Инга долго молчала, о чем-то напряженно думая.
- Можно, я все-таки подумаю. До утра? - попросила она, вымученно улыбаясь.
- Конечно, конечно... Время терпит... не горит ведь...
- Не могу понять, почему люди так ненавидят друг друга?
- В каком смысле?..
- Иногда я молюсь: пусть пришельцы из космоса расселят все нации по планетам. Чтобы никто никому не мешал...
- Это иллюзия. Всегда люди делились и кучковались. Исчезнут одни объекты для ненависти, появятся другие. Не будет евреев, арабов, негров, станут ненавидеть лысых или рыжих. Твой муж их уже ненавидит... Потом еще придумают что-нибудь. Этому нет конца. На каждое учение возникает контручение, на каждую догму - своя ересь. Так устроены люди.
- Так что же делать?
- Не знаю. А может, это как раз и защищает нас от унификации, и, в конечном счете, от диктатуры. Но за это мы платим раздорами. За все приходится платить.
- А иногда и расплачиваться...
- Вот что, милая моя, такие сложные философские вопросы лучше всего решать лежа. Так учили древние. Ву компроме?
Обнявшись, они направились от набережной обратно в затихающий город.

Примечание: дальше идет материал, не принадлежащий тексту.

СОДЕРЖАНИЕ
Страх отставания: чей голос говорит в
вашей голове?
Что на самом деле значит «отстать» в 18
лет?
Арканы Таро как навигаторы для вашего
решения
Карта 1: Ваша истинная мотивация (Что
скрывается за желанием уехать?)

Возле Кафедрального собора им повстречались двое пьяных представителей народа-воина. Пути их были неисповедимы. Они зигзагообразно двигались по тротуару, то сталкиваясь плечами, то разбегались в стороны. В одну из наиболее широких амплитуд этих колебаний, художник с подругой-философом проскочили между пьяными бугаями, как корабль Аргонавтов между Сциллой и Харибдой. И вовремя. Через мгновение тела с глухим треском сомкнулись. Только головы сбрякали, как два недоспелых арбуза.
- Побежали! - позвала Инга и устремилась к остановке, куда выруливал из-за угла дребезжащий, изрыгающий сизый перегар отработанной солярки, автобус-гармошка.
Георг, в два огромных прыжка, догнал Ингу, схватил ее за руку и взял на буксир. И тут на середине пути он понял, что переоценил свои силы. А ведь дистанция плевая. Раньше он ее преодолел бы в момент, вихрем. В молодости среди сверстников ему равных не было в беге, а теперь... Да что там - в молодости, еще недавно он был в хорошей форме. Но эти бессонные ночи подорвали его здоровье. От выпитого шампанского и пары рюмок ликера - даже от такой малости - в ногах разлилась какая-то расслабленность. И сердце билось неровно. Ай-яй-яй, какой позор!